Den Schutzwall des Tumors knacken

T-Zellen, die eine regulierende Funktion im Immunsystem haben, sprechen anders auf Apoptoseauslöser an als T-Zellen, die die eigentliche Abwehrreaktion ausmachen (Effektor-T-Zellen). Dies zeigte Dr. Benedikt Fritzsching in Zusammenarbeit mit Kollegen im Deutschen Krebsforschungszentrum und weiteren Partnern von der Universität Heidelberg jetzt erstmals in Untersuchungen* an menschlichen T-Zellen. Die Erkenntnisse bieten möglicherweise neue Ansatzpunkte für die Therapie von Krebs und Autoimmunerkrankungen.

Regulatorische T-Zellen hemmen die Wirkung anderer Lymphozyten und steuern damit die Stärke einer Abwehrreaktion. Ein Überschuss an Effektor-T-Zellen führt bei Mäusen zu Autoimmunerkrankungen, während ein Übermaß an regulatorischen T-Zellen die Entstehung von Krebs begünstigt: Die regulatorischen T-Zellen unterdrücken die Effektor-T-Zellen und unterbinden die körpereigene Bekämpfung von Tumoren. „Die regulatorischen Zellen bilden regelrecht einen Schutzwall um die Krebszellen. Wenn wir sie selektiv zerstören, können wir damit dem Krebs besser zu Leibe rücken“, so Fritzsching.

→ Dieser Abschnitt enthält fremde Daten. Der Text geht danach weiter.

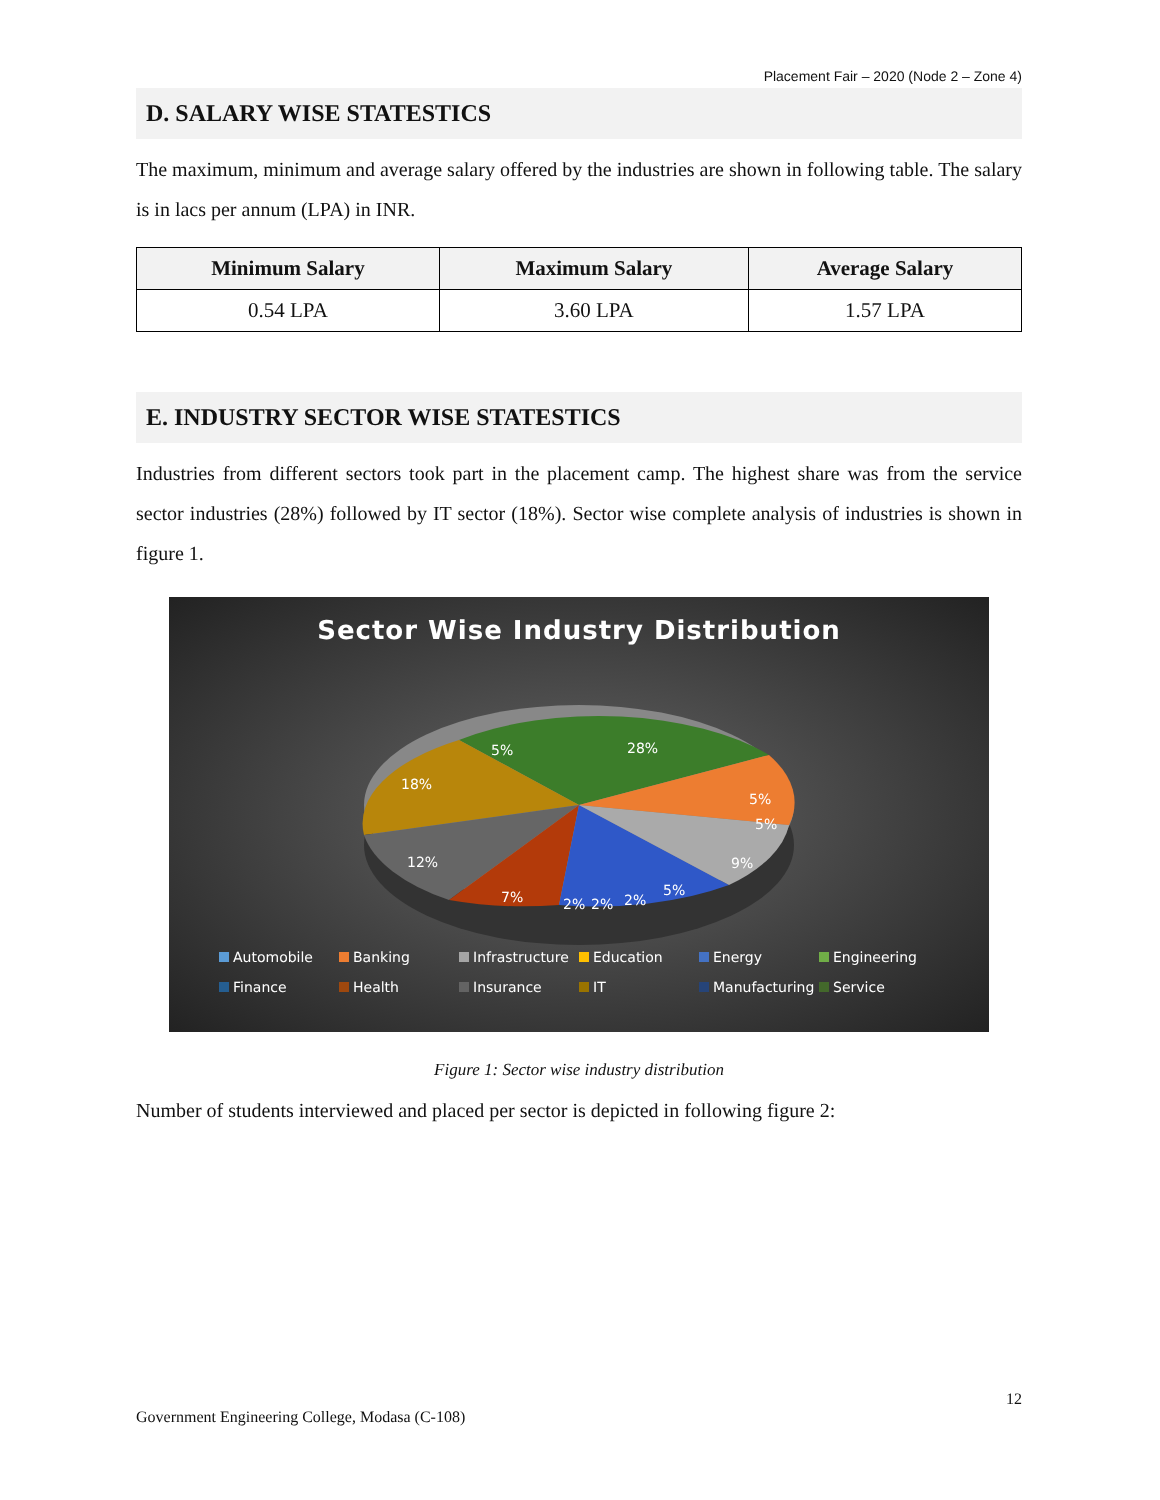Placement Fair – 2020 (Node 2 – Zone 4)
D. SALARY WISE STATESTICS
The maximum, minimum and average salary offered by the industries are shown in following table. The salary is in lacs per annum (LPA) in INR.
| Minimum Salary | Maximum Salary | Average Salary |
| --- | --- | --- |
| 0.54 LPA | 3.60 LPA | 1.57 LPA |
E. INDUSTRY SECTOR WISE STATESTICS
Industries from different sectors took part in the placement camp. The highest share was from the service sector industries (28%) followed by IT sector (18%). Sector wise complete analysis of industries is shown in figure 1.
Sector Wise Industry Distribution
28%
5%
18%
5%
5%
12%
9%
7%
2%
2%
2%
5%
Automobile Banking Infrastructure Education Energy Engineering Finance Health Insurance IT Manufacturing Service
Figure 1: Sector wise industry distribution
Number of students interviewed and placed per sector is depicted in following figure 2:
12
Government Engineering College, Modasa (C-108)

Diesem therapeutischen Ansatz sind die Heidelberger Wissenschaftler ein gutes Stück näher gekommen: Sie wiesen jetzt in Zellkulturen nach, dass der programmierte Zelltod, die Apoptose, in frisch isolierten menschlichen regulatorischen T-Zellen durch die Bindung des CD95-Liganden an das CD95-Protein auf der Oberfläche der Zellen ausgelöst werden kann. Dagegen reagieren ruhende Effektor-Abwehrzellen erst nach der wiederholten Stimulierung des T-Zell-Rezeptors, der für die Erkennung ihres spezifischen Antigens zuständig ist, mit dem Selbstmordprogramm. Diese Art der Stimulierung bleibt in den regulatorischen Immunzellen dagegen folgenlos. „Die unterschiedliche Empfindlichkeit gegenüber CD95-Liganden-induzierter Apoptose lässt sich möglicherweise in der Therapie nutzen. Sie gibt uns nun eine Möglichkeit, die regulatorischen T-Zellen in den Selbstmord zu treiben und damit ihre hemmende Wirkung auf die Effektor-T-Zellen zu reduzieren. Diese können so die Abwehrreaktion gegen den Krebs besser auslösen“, fasst Fritzsching die Ergebnisse zusammen.

„Wir haben jetzt das Konzept für eine neue Waffe in der Hand, die wir gegen Krebszellen ausprobieren können“, wagt der Forscher einen Blick in die Zukunft. An Mäusen wird demnächst untersucht, ob die Behandlung mit CD95-Liganden-Proteinen die regulatorischen Abwehrzellen auch im intakten Organismus in den Selbstmord treibt und damit den Schutzwall um den Tumor zu zerstören vermag. Ferner richten die Wissenschaftler ihren Blick auf Autoimmunerkrankungen wie Multiple Sklerose. In Zusammenarbeit mit der Arbeitsgruppe um Professor Brigitte Wildemann in der Neurologischen Klinik der Universität Heidelberg wiesen sie kürzlich nach, dass bei Patienten mit Multipler Sklerose die regulatorischen T-Zellen eine Störung aufweisen, die ihre Fähigkeit, Abwehrzellen gegen körpereigene Strukturen zu hemmen, deutlich verringert.

* Benedikt Fritzsching, Nina Oberle, Nadine Eberhardt, Sabine Quick, Jürgen Haas, Brigitte Wildemann, Peter H. Krammer, and Elisabeth Suri-Payer: „Cutting Edge: In contrast to effector T cells CD4+CD25+FoxP3+ regulatory T cells are highly susceptible to CD95 ligand- but not to TCR-mediated cell death“. Journal of Immunology, Vol. 175, No. 1, pp 32-36 July, 1, 2005.

Das Deutsche Krebsforschungszentrum hat die Aufgabe, die Mechanismen der Krebsentstehung systematisch zu untersuchen und Krebsrisikofaktoren zu erfassen. Die Ergebnisse dieser Grundlagenforschung sollen zu neuen Ansätzen in Vorbeugung, Diagnose und Therapie von Krebserkrankungen führen. Das Zentrum wird zu 90 Prozent vom Bundesministerium für Bildung und Forschung und zu 10 Prozent vom Land Baden-Württemberg finanziert und ist Mitglied in der Helmholtz-Gemeinschaft Deutscher Forschungszentren e.V.